What to produce => Copy out the entries below exactly as they stand, but only from the line containing "GITH-430, owner: Holly" through the line containing "TASK-6, due: Apr 19 -> Apr 17".

Content revision data =>

━━━

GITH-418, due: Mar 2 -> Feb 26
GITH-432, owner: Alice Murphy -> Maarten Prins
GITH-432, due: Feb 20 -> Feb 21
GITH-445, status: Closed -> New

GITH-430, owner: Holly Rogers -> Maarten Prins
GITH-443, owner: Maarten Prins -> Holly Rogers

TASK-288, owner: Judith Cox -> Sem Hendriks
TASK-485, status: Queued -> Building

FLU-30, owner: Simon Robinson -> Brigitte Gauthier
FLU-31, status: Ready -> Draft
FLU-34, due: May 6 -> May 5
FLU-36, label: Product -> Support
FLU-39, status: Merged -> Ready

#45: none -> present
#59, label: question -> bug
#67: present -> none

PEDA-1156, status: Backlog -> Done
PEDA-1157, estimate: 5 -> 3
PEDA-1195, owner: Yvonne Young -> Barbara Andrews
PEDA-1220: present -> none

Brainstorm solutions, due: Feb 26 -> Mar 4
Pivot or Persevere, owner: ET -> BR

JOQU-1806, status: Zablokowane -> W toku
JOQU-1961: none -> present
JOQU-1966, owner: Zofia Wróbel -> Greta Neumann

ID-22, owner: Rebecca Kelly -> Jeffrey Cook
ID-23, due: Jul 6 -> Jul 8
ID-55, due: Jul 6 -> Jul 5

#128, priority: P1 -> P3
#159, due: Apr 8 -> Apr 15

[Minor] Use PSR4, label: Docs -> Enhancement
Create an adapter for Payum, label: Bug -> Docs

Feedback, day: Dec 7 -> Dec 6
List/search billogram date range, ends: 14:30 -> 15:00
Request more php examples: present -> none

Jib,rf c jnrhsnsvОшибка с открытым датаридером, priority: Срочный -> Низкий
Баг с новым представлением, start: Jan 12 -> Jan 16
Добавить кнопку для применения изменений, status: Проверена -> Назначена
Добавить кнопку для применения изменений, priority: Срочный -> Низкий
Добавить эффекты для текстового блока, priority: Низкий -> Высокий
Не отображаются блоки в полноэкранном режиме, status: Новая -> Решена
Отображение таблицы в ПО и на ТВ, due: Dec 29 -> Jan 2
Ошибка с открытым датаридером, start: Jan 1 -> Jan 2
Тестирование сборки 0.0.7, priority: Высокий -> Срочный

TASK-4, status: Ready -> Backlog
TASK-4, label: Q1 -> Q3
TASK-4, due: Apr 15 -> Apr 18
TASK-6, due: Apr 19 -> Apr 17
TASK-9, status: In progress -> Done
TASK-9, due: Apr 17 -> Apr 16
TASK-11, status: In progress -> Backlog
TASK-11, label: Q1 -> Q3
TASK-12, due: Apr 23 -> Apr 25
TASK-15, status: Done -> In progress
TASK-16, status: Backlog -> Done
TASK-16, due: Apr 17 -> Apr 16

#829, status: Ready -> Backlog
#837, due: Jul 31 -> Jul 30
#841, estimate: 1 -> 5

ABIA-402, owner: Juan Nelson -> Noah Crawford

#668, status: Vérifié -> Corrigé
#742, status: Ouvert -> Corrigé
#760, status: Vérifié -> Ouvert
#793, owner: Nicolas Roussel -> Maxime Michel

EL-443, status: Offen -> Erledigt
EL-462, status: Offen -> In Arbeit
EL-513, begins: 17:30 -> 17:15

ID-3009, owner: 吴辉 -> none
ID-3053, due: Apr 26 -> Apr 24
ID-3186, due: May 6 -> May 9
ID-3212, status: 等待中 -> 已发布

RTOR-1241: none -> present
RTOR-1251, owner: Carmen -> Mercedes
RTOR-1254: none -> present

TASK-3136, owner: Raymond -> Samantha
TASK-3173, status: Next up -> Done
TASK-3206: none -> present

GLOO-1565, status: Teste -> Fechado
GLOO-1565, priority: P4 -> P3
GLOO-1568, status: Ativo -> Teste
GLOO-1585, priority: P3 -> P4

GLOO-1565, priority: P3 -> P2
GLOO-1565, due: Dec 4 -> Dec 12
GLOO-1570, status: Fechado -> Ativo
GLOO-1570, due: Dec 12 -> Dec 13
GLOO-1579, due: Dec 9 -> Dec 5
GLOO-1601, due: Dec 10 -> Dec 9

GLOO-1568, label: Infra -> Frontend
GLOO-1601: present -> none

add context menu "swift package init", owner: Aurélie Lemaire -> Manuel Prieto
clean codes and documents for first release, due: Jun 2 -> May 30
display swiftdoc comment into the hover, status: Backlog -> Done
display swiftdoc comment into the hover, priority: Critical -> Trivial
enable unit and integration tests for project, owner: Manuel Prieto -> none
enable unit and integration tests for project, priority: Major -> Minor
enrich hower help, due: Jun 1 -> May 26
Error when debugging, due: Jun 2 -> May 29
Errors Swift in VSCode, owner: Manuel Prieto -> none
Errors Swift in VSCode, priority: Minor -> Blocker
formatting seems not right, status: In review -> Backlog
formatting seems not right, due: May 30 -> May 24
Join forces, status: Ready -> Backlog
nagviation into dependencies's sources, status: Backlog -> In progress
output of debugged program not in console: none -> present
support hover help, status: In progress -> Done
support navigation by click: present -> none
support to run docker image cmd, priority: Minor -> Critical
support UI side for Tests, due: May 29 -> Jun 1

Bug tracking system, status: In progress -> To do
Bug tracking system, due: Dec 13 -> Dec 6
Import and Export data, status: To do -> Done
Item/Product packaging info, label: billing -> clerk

━━━

Exercise response =>
GITH-430, owner: Holly Rogers -> Maarten Prins
GITH-443, owner: Maarten Prins -> Holly Rogers

TASK-288, owner: Judith Cox -> Sem Hendriks
TASK-485, status: Queued -> Building

FLU-30, owner: Simon Robinson -> Brigitte Gauthier
FLU-31, status: Ready -> Draft
FLU-34, due: May 6 -> May 5
FLU-36, label: Product -> Support
FLU-39, status: Merged -> Ready

#45: none -> present
#59, label: question -> bug
#67: present -> none

PEDA-1156, status: Backlog -> Done
PEDA-1157, estimate: 5 -> 3
PEDA-1195, owner: Yvonne Young -> Barbara Andrews
PEDA-1220: present -> none

Brainstorm solutions, due: Feb 26 -> Mar 4
Pivot or Persevere, owner: ET -> BR

JOQU-1806, status: Zablokowane -> W toku
JOQU-1961: none -> present
JOQU-1966, owner: Zofia Wróbel -> Greta Neumann

ID-22, owner: Rebecca Kelly -> Jeffrey Cook
ID-23, due: Jul 6 -> Jul 8
ID-55, due: Jul 6 -> Jul 5

#128, priority: P1 -> P3
#159, due: Apr 8 -> Apr 15

[Minor] Use PSR4, label: Docs -> Enhancement
Create an adapter for Payum, label: Bug -> Docs

Feedback, day: Dec 7 -> Dec 6
List/search billogram date range, ends: 14:30 -> 15:00
Request more php examples: present -> none

Jib,rf c jnrhsnsvОшибка с открытым датаридером, priority: Срочный -> Низкий
Баг с новым представлением, start: Jan 12 -> Jan 16
Добавить кнопку для применения изменений, status: Проверена -> Назначена
Добавить кнопку для применения изменений, priority: Срочный -> Низкий
Добавить эффекты для текстового блока, priority: Низкий -> Высокий
Не отображаются блоки в полноэкранном режиме, status: Новая -> Решена
Отображение таблицы в ПО и на ТВ, due: Dec 29 -> Jan 2
Ошибка с открытым датаридером, start: Jan 1 -> Jan 2
Тестирование сборки 0.0.7, priority: Высокий -> Срочный

TASK-4, status: Ready -> Backlog
TASK-4, label: Q1 -> Q3
TASK-4, due: Apr 15 -> Apr 18
TASK-6, due: Apr 19 -> Apr 17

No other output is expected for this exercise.